Copy the lines below word for word, leaving out the pictures.

□ □ □

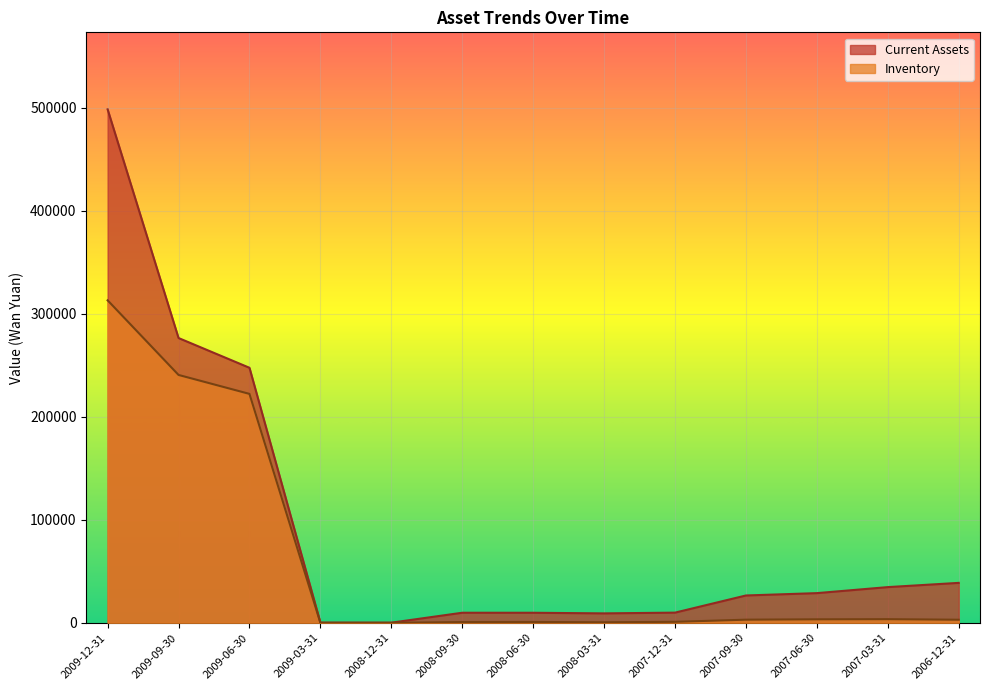

True or false: Inventory has a value of -164706 at 2008-12-31.

False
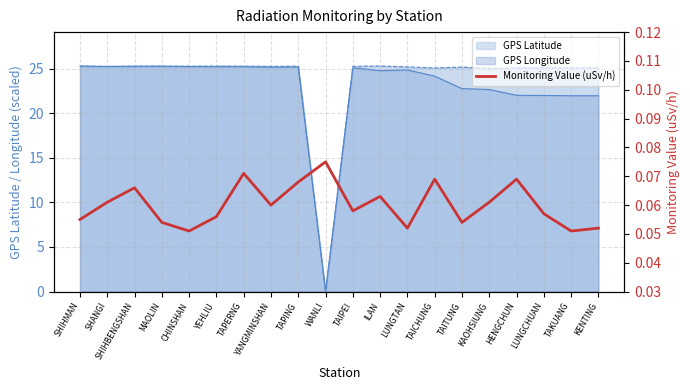

The chart shows a value of 0.0 at ILAN. True or false?

False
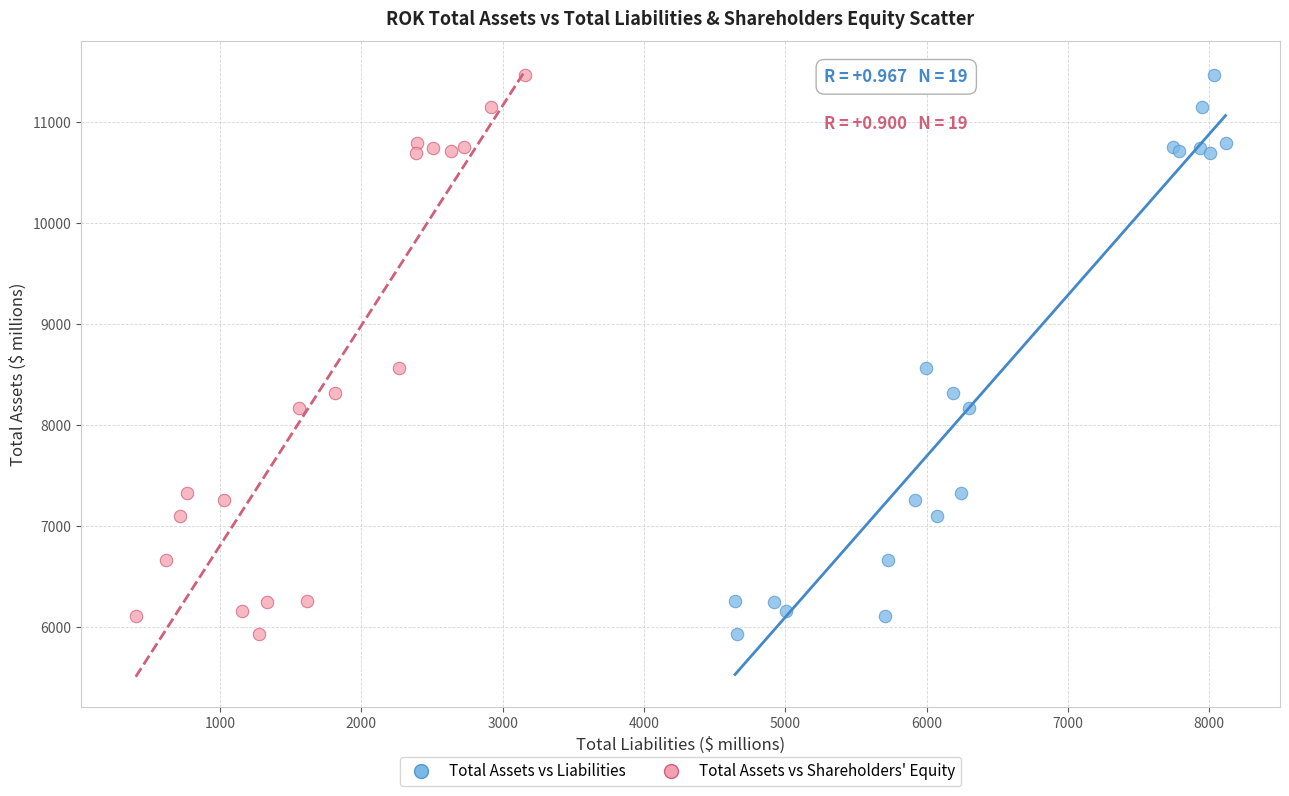

What are all the series names shown in the legend?

Total Assets vs Liabilities, Total Assets vs Shareholders' Equity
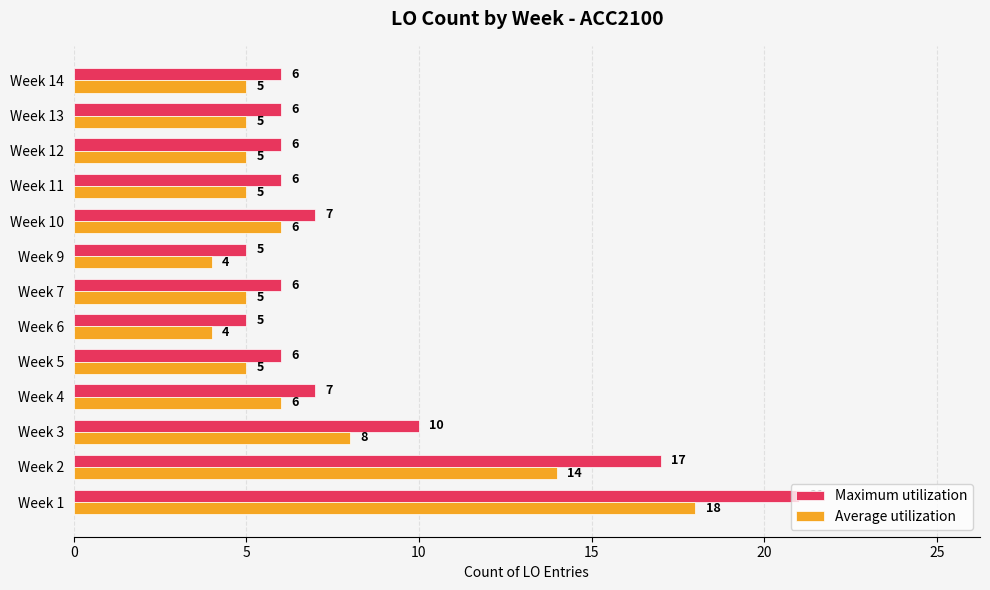

How many series are shown in this chart?

2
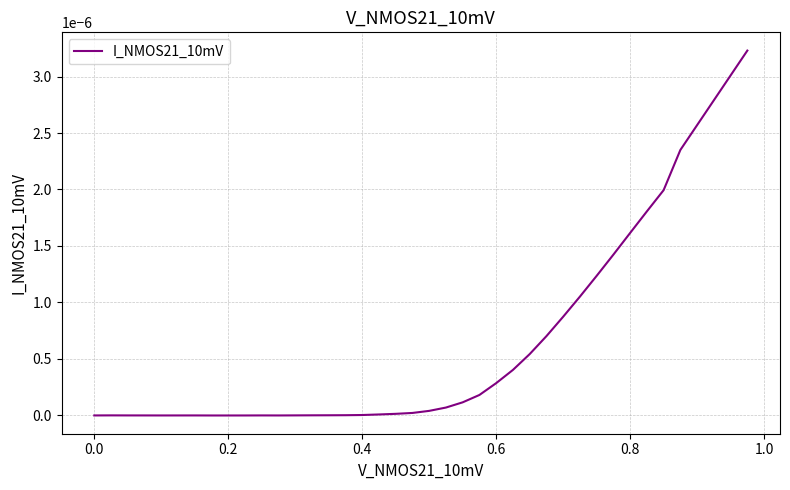

How many lines are shown in the chart?

1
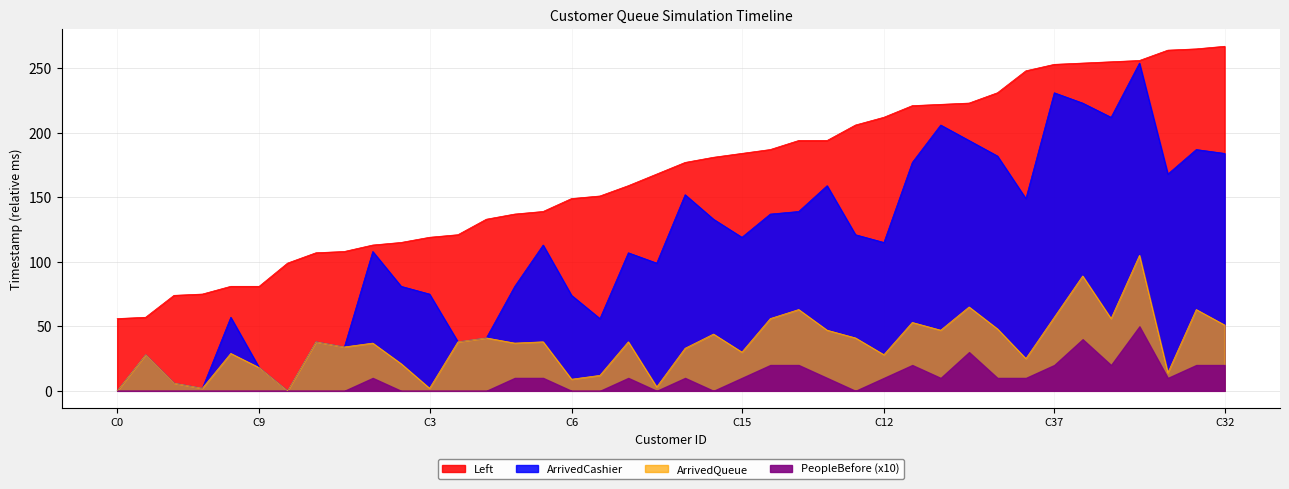

Is it true that ArrivedCashier equals 18 at C9?

True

□ □ □

SOLUTION TO THIS PROBLEM >>
True or false: Inventory has a value of -164706 at 2008-12-31.

False

The chart shows a value of 0.0 at ILAN. True or false?

False

What are all the series names shown in the legend?

Total Assets vs Liabilities, Total Assets vs Shareholders' Equity

How many series are shown in this chart?

2

How many lines are shown in the chart?

1

Is it true that ArrivedCashier equals 18 at C9?

True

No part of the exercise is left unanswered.